Federal district court judge nominee Shelly D. Dick, of Baton Rouge, could receive final U.S. Senate confirmation as soon as late March after being successfully voted out of the Senate Judiciary Committee on Thursday.

Dick was approved by a voice vote without any discussion. The vote was delayed by two weeks when she was held over as a late addition to the agenda at the Senate committee’s last meeting.

“I’m excited,” Dick said Thursday during a phone interview from her Baton Rouge office. “I’m looking forward to the full Senate vote.

“I think that the Middle District needs that third judge, and I think the citizens really deserve someone to get in and go to work,” she added.

Dick was nominated by President Barack Obama in April to become the first female U.S. district judge in the Middle District of Louisiana, based in Baton Rouge. She was blocked initially by Sen. David Vitter, R-La., who said he was holding out hope that GOP presidential nominee Mitt Romney would defeat Obama. After Obama won re-election in November, Vitter withdrew his block and said he backed Dick receiving a fast-tracked confirmation process.

Dick would replace former Chief U.S. District Judge Ralph E. Tyson, who died in 2011.

Carl Tobias, a University of Richmond law professor who follows the federal judiciary, said it is a “very good sign” that Dick won a quick affirmative vote on Thursday.

“It went well,” Tobias said. “There was no debate.

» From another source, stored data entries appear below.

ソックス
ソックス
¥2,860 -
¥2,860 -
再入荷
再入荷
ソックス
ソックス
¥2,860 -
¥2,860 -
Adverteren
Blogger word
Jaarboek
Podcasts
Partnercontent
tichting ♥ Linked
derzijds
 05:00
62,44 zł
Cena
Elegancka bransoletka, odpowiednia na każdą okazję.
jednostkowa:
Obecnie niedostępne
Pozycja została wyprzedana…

There was no anything.”

“When nobody talks, it’s always a good sign and there are no dissenting votes,” he said.

While there is a backlog of less than 100 federal nominees nationally, Tobias said the process is moving along and that Dick could receive full confirmation as early as late March or as late as May. “I think the spring for sure,” Tobias said.

In a prepared statement, Landrieu asked the Senate for a quick confirmation process.

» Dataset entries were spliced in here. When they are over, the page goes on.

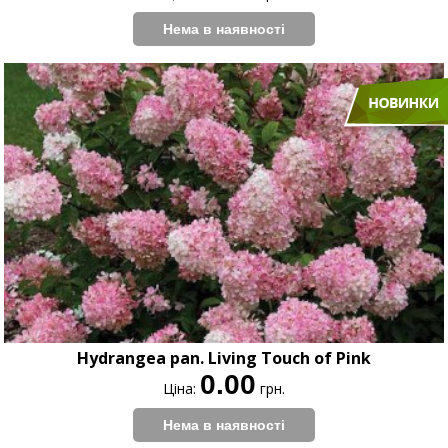
Hydrangea pan. Living Touch of Pink
0.00
Ціна:
грн.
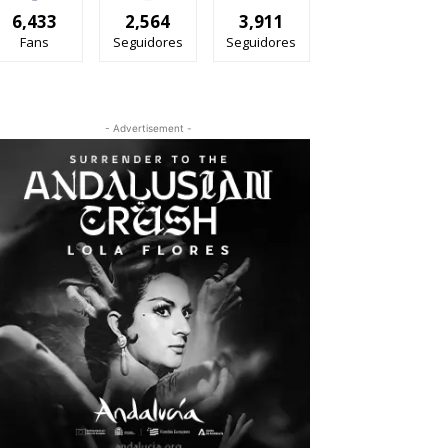
6,433
2,564
3,911
Fans
Seguidores
Seguidores
- Advertisement -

“Shelly brings decades of litigation experience, an impressive record of service work, a thorough understanding of federal law and a wonderful attitude,” Landrieu said. “She is highly respected within the judicial community, and I have the utmost confidence that she will serve Louisiana well as a fair and knowledgeable judge.”

Dick is a native of El Paso, Texas, who moved to Baton Rouge when she started LSU Law School in 1985.

She is a founding partner in Forrester & Dick, a Baton Rouge law firm specializing in litigation. She was one of three possible nominees recommended to Obama by Landrieu. Dick was the only federal judge nominee stalled out of five nominations Obama made at the same time in April.

Dick is a veteran defense lawyer in civil litigation in federal court. And she has represented both government and non-government clients in matters of federal employment law.